The web dashboard renders the graph using ReactFlow with D3 Force Simulation (d3-force) for automatic node positioning:

  • Force layoutforceSimulation computes node positions using link distance, charge repulsion (forceManyBody), centering (forceCenter), and collision avoidance (forceCollide). Forces scale by node count (tighter for small graphs, spread for large).
  • Node sizing by type — Each entity type has a different mass (organization=8, project=6, person=4, etc.), so hub entities naturally sit at the center.
  • Degree centrality — When entities exceed the display limit (50), the graph keeps the most-connected hub nodes. Nodes with ≥4 connections get a glow highlight.
  • Interactive selection — Clicking a node highlights its connected edges with labels, dims unrelated edges, and opens the entity detail dialog.
  • Theme support — Dual-theme color palette (dark/light) with per-entity-type colors. Theme changes update colors without re-running the layout.
  • Performance — Node components are memo-ized, layout runs in setTimeout(0) to avoid blocking, and edge updates use useTransition for responsive interaction.

Shared Knowledge Graph

By default, the knowledge graph is scoped per agent and per user — each user builds their own graph. When share_knowledge_graph is enabled in the agent's workspace sharing config, the graph becomes agent-level (shared across all users):

workspace_sharing:
  share_knowledge_graph: true

In shared mode, user_id is ignored for all KG operations — entities and relations from all users are stored and queried together. This is useful for team agents where everyone should see the same entity graph.

Note: share_knowledge_graph is independent of share_memory. You can share memory without sharing the graph, or vice versa.


Automatic Extraction on Memory Write

When an agent writes to its memory files (e.g., MEMORY.md or files under memory/), GoClaw automatically triggers KG extraction on the written content. This happens via the MemoryInterceptor, which calls the configured LLM to extract entities and relations from the new memory text.

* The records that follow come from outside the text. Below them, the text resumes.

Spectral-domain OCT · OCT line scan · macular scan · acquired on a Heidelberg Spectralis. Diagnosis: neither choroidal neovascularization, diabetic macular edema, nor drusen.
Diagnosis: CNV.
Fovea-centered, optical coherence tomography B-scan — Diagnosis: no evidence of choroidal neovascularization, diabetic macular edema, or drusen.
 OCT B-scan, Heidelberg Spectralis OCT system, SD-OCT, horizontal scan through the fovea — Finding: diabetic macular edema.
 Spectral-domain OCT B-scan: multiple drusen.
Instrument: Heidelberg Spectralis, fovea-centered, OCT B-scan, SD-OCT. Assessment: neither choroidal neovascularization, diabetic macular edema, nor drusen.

This means agents continuously build their knowledge graph as they learn — no manual /kg/extract calls needed for normal conversations. The extract API is available for bulk imports or external integrations.


Confidence Pruning

Remove low-confidence entities and relations in bulk using PruneByConfidence:

# Internal service call — prunes items below threshold
# Returns count of pruned entities and relations
PruneByConfidence(agentID, userID, minConfidence)

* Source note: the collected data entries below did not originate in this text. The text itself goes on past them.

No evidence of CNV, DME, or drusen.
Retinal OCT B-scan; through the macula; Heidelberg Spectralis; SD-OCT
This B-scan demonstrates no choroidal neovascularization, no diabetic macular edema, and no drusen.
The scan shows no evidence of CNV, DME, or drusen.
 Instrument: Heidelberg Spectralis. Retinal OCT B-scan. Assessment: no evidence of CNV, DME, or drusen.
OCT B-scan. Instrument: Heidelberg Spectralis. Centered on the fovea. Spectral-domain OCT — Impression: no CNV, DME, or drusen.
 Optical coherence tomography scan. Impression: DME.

This is useful after bulk imports where many low-confidence items accumulate. Items with confidence < minConfidence are deleted; their relations cascade automatically.


Example

After several conversations about a project, an agent's knowledge graph might contain:

Entities:
  [person] Alice — Backend lead
  [person] Bob — Frontend developer
  [project] Project Alpha — E-commerce platform
  [concept] GraphQL — API layer technology

Relations:
  Alice --manages--> Project Alpha
  Bob --works_on--> Project Alpha
  Project Alpha --uses--> GraphQL

An agent can then answer questions like "Who is working on Project Alpha?" by traversing the graph.

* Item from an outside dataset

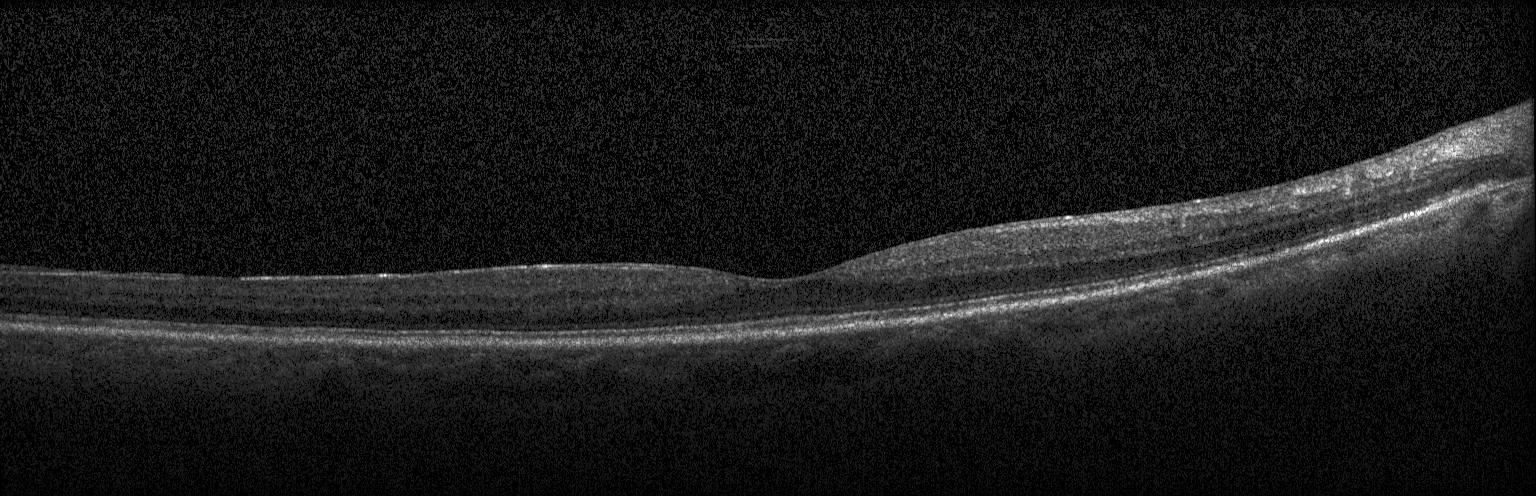

Optical coherence tomography scan. Assessment: no evidence of choroidal neovascularization, diabetic macular edema, or drusen.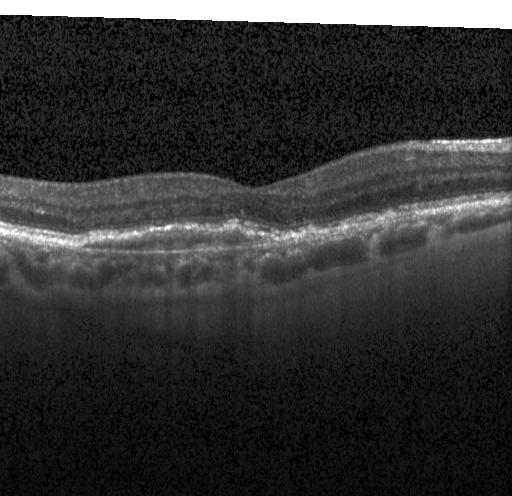

Diagnosis: choroidal neovascularization (CNV).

Knowledge Graph vs Knowledge Vault

The Knowledge Graph and Knowledge Vault are complementary systems:

Knowledge Graph Knowledge Vault
What it stores Extracted entities and typed relations Full documents (notes, specs, context files)
How it's built Automatic LLM extraction from conversations Agent writes files; VaultSyncWorker registers them
Search Entity name / relationship traversal Hybrid FTS + vector on title, path, content
Links Typed relation edges (works_on, manages, …) Wikilinks [[target]] and explicit references
Scope Per-agent, optionally shared across team personal / team / shared scope per document

When an agent uses vault_search, the VaultSearchService fans out to both the vault and the knowledge graph simultaneously, merging results with weighted scoring.